By now the fisherman had got as far as baiting his line. As she watched, a slight breeze caught a handful of fallen leaves. Curled and dry, they moved crabwise along the edge of the quay, until a fresher gust whirled them into the water. They floated away, another golden cargo on the brown waters of the Seine.
She stretched back comfortably in a large, upholstered chair. On the evening of the hot July day when Marie-Claude and Gerard drove her over from the Bois de Boulogne, the first thing she’d done was
move the chair over to the window. She’d imagined herself sitting with a cup of coffee in her hand, looking out on the passing scene, watching the barges pass up river and down.
‘Not quite like that, was it?’ she said aloud, laughing at herself.
She just hadn’t appreciated how much work there would be. The few evening hours she spent in the apartment were almost always taken up with preparations for the next day.

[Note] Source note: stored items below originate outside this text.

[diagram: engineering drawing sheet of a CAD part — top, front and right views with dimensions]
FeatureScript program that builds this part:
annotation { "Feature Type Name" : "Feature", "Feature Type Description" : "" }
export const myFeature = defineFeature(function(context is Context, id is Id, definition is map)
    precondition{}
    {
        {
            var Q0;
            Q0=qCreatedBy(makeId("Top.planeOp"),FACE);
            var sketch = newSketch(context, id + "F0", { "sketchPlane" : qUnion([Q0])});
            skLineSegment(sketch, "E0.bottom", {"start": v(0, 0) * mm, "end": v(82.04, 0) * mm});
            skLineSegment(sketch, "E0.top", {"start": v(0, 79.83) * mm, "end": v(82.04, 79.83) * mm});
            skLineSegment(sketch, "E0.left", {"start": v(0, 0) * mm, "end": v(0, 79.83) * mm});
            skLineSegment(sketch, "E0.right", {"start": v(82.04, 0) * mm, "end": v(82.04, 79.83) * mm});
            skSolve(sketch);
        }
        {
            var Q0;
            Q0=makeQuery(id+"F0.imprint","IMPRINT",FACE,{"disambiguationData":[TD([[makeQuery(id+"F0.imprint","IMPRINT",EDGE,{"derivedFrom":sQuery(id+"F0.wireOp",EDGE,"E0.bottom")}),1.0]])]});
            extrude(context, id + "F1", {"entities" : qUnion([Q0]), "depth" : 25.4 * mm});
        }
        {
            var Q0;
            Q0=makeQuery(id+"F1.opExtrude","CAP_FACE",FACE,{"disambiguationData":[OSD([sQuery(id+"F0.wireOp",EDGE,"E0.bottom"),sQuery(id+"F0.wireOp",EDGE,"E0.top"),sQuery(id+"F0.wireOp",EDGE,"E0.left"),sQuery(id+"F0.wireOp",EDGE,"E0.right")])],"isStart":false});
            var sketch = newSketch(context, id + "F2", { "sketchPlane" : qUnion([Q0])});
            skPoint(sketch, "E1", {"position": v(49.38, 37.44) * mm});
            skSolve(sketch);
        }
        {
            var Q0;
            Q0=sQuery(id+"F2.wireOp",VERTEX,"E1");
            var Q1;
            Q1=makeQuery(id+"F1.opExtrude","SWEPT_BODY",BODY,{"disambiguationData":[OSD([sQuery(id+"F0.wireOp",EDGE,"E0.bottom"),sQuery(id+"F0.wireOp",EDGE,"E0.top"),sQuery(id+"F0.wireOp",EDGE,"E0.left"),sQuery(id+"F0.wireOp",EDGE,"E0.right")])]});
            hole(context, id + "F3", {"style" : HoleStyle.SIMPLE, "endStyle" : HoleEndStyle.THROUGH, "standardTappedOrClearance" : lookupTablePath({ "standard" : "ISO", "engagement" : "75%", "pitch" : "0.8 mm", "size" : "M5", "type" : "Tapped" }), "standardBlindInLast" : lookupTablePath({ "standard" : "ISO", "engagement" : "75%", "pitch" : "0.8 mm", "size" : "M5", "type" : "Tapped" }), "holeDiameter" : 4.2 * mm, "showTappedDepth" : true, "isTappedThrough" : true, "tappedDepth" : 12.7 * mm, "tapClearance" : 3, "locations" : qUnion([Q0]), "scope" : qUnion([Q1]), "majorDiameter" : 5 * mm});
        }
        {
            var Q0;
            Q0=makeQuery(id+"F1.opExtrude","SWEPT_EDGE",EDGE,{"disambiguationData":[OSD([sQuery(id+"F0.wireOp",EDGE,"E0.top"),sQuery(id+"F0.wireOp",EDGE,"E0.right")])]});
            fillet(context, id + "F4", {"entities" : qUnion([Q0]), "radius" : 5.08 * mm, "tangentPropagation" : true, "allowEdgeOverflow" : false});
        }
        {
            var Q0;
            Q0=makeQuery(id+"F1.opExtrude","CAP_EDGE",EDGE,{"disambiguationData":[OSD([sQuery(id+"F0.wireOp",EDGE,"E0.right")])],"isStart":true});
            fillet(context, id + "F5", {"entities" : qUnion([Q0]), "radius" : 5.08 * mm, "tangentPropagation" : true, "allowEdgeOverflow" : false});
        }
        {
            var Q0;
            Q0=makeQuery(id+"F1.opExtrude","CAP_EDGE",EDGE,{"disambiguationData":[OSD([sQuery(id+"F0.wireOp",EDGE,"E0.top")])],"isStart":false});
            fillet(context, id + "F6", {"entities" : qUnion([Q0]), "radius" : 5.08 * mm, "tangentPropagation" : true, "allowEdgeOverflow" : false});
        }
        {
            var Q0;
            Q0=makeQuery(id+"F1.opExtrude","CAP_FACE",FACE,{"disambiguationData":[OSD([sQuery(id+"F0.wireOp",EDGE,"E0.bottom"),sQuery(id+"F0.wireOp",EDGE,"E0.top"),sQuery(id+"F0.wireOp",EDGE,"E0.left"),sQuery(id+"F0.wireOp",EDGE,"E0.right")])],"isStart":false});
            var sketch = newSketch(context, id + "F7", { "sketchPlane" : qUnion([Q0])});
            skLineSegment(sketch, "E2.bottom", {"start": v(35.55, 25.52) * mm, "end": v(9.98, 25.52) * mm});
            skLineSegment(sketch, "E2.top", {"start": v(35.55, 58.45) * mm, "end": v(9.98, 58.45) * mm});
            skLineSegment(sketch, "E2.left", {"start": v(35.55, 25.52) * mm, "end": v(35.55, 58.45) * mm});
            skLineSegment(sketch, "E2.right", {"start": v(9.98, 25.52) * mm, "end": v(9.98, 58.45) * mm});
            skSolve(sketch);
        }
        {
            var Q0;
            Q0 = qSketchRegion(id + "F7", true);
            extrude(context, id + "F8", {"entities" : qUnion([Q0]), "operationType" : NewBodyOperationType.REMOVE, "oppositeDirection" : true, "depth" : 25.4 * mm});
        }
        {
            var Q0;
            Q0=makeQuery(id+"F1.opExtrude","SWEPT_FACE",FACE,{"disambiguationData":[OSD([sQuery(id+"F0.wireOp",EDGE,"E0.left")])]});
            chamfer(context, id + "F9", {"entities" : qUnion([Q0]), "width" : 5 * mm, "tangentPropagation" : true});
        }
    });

Papers to scan, maps to study. And whenever she did have a whole day at home, she had to catch up on her washing and ironing. There was shopping and letters to write.
Doing her housework, she often thought of scrubbing the kitchen floor at the forge house, or mopping up Mrs McGregor’s red tiles after Alan Brady’s shirts had dripped all over them. By comparison it was no effort at all to keep the apartment clean, but it still took time to arrange flowers, polish the windows, and keep it looking tidy. There hadn’t been much left for gazing idly out of the window.
After those exceptional first weeks life had been easier, but it was no less busy. Her colleagues on the financial side were amazed by the continual flow of requests for finance, but Clare was not surprised at all.
She often recalled that happy evening when Gerard declared he’d question her sanity if she didn’t take the job she’d been offered. After their meal he’d stretched out on one of the settees and begun to reflect on the whole economic and political situation in France.
‘You’ve come at the right time, Clare. I think we’re at the beginning of a period of enormous growth. It’s been brewing for some time,’ he began, ‘but now the Treaty of Rome has been ratified, France is really beginning to think in terms of the new European market. Unlike London. The problems with Algeria might have put the brake on, but since De Gaulle was granted full powers last month, business confidence has returned.’
He put his coffee cup down and waved his hand in the air.
‘Confidence is a term no one can define objectively, but we all know what happens when it goes up. And up.’